Lazy eye comes into focus
An Israeli start-up is trialling its digital amblyopia cure in Shanghai.
13 April 2022
Good vision is critical for children’s development, which makes early diagnosis and treatment of eye-related problems important. But eye specialists are familiar with issues associated with testing young children’s vision as the charts can be hard to understand, especially for toddlers.
A common problem with children’s vision is amblyopia, where a dominant eye gradually eclipses its counterpart, hence the more common term “lazy eye”. For centuries this has been treated with an eyepatch over the dominant eye, forcing the “lazy” one to work harder. But, understandably, many children are reluctant to wear an eyepatch all day – especially since it makes them stand out in the playground.
Israel-based start-up NovaSight is tackling this issue through its self-developed sophisticated algorithms that can diagnose common vision problems among children and treat amblyopia.

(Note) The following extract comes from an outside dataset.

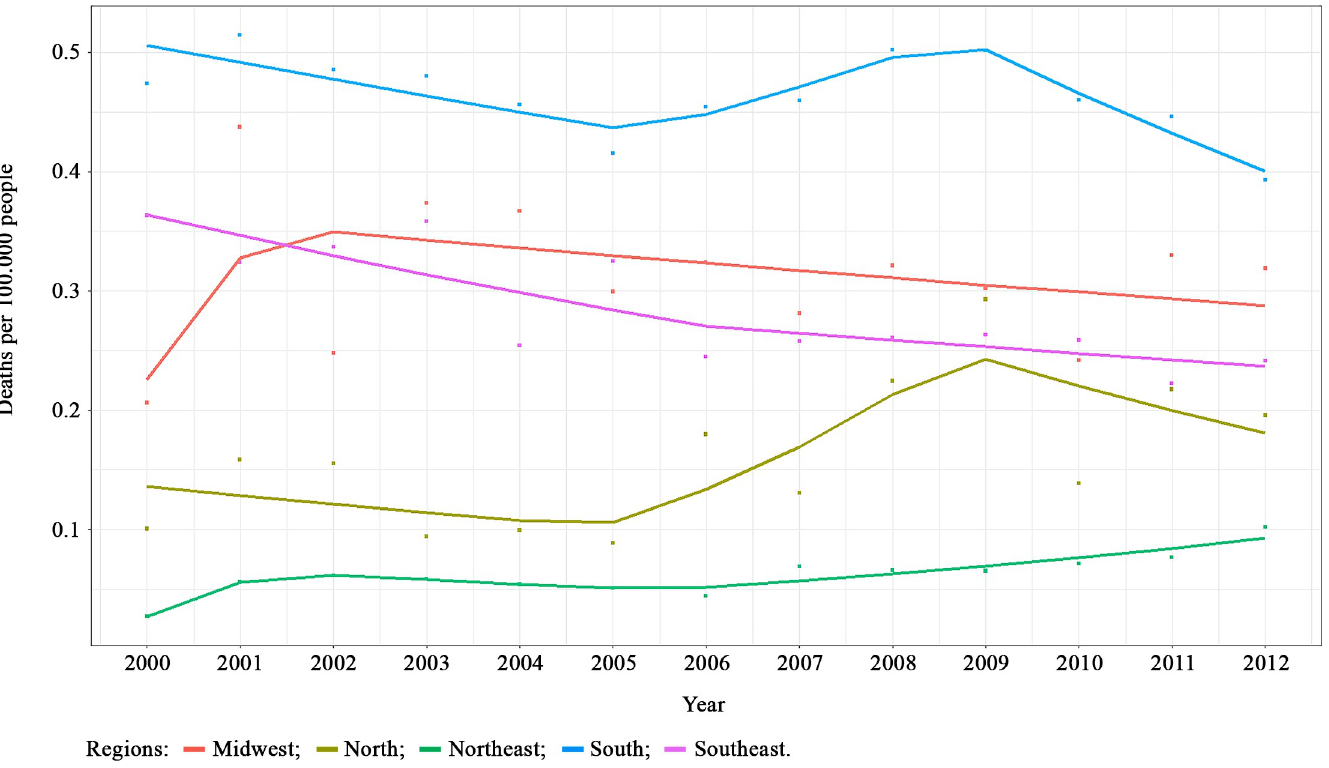
Fig 3. Joinpoint analysis of Cryptococcosis mortality rates according to Brazilian regions between 2000 and 2012 (Total cause of death). Note: Squared points are the observed mortality rates, line represents the expected mortality rates predicted by a Poisson segmented regression.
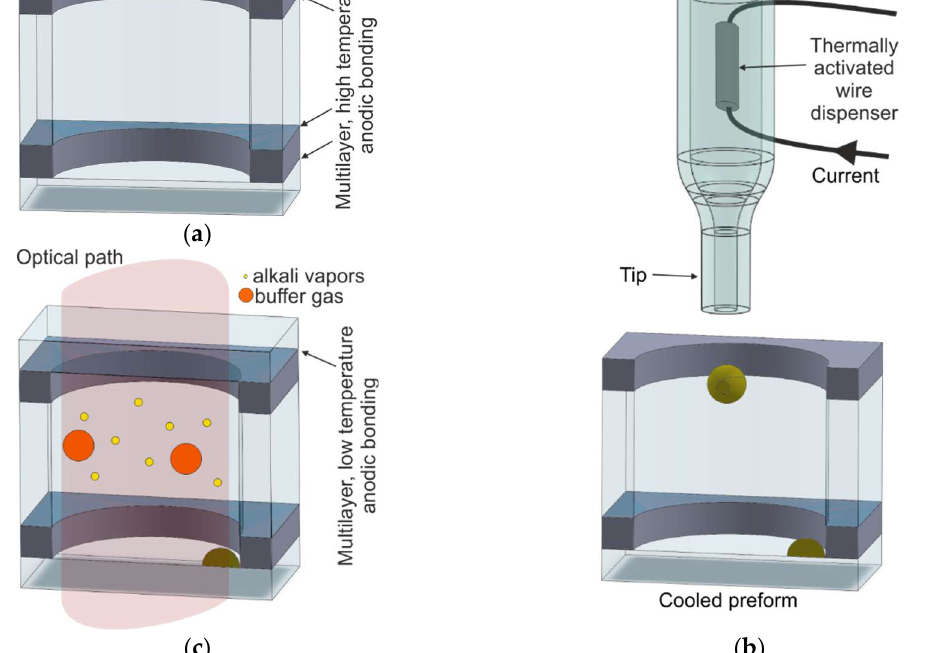
Figure 11. Multilayer cell fabrication: ( a ) four-layer glass–silicon preform, ( b ) drop of rubidium metal inserted into the preform, ( c ) cross section of the MEMS cell.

Since the system is cloud-based, it can easily be deployed anywhere in the world. Setting its sights on overseas markets, NovaSight recently announced that the first patients in its clinical trial of the CureSight™ amblyopia treatment in Mainland China has been successfully enrolled.
“The study, which includes two sites in Shanghai, is led by Dr Rui Liu from the Eye & ENT Hospital of Fudan University, one of the mainland's top hospitals, and will involve 20 patients in the CureSight treatment group and 20 in the patching control group,” a NovaSight statement said.
“This marks another milestone for NovaSight and the beginning of our journey to secure the mainland National Medical Products Administration clearance in preparation for our future commercial activities in the mainland.”
Ran Yam, CEO of NovaSight, said results of the Shanghai study would be released by the end of 2022.
A similar earlier study in Israel showed that NovaSight’s CureSight system was non inferior to the traditional eyepatch.
Analysis of the results also showed that best corrected visual acuity (BCVA) improvement at week 16 was larger in the treatment group compared to the patching control group, Mr Yam said.
“Moreover, a significant stereo acuity improvement was observed in both groups. Lastly, no serious adverse events were observed in either treatment arms (CureSight or patching) and all non-serious adverse events were transient and self-limiting.”
He said patient compliance with the CureSight system was strong.
“The study also evaluated adherence and patient satisfaction. The mean adherence to CureSight use during the study among subjects evaluated at the week 16 visit (43 subjects) was 93%, as measured by the CureSight’s eye tracking system. In addition, 95% of parents reported that they are likely or very likely to choose the CureSight digital treatment over patching.”
Mr Yam said CureSight trains the visual system to use both eyes simultaneously, with the user watching his favourite streamed video content at the comfort of home, through red-blue treatment glasses. The system tracks the user’s eye movements. Algorithms then blur out parts of the image viewed by the dominant eye, forcing the weaker eye to complete the image (main picture). Since both eyes are open, this improves stereoscopic vision.
He said NovaSight was also planning to introduce its EyeSwift®PRO system, which helps diagnose conditions such as myopia by tracking patients’ eye movements as they watch animated videos on a screen.
“Traditional vision exams such as the eye chart, undergone by hundreds of millions of patients worldwide every year, are manual, subjective, time-consuming, limited and often inaccurate – especially for toddlers who can’t always understand the examiner’s instructions or communicate what they’re seeing,” Mr Yam said. “Therefore, they are not sufficiently effective to detect many visual impairments, including amblyopia (lazy eye). As a result, these conditions often go undetected or are misdiagnosed.
“The EyeSwift®PRO, the second-generation to the EyeSwift device, is designed to replace the traditional eye chart and other manual exams and deliver any trained eye-care provider various fields of diagnostic tools by using dedicated protocols such as myopia, amblyopia, binocular vision and more.”
He added that the system can be suitable for adults as well as children.
Noting the sharp rise in myopia (short sightedness) among children worldwide in the 21st century, brought about by longer time spent indoors and heavy screen use, Mr Yam said NovaSight was working on this problem.
“Though screen usage in the digital age is impossible to avoid, it is important to acknowledge and minimise the eye-health risks associated with prolonged screen time. Unfortunately, today’s laptops and tablets do not offer objective and efficient tools to minimise the myopic effect.
“To accommodate this unmet need, NovaSight is developing TrackSight™, a software as a service (SaaS) solution for myopia prevention and visual health monitoring running on laptops and tablets used by children for both educational and leisure purposes.”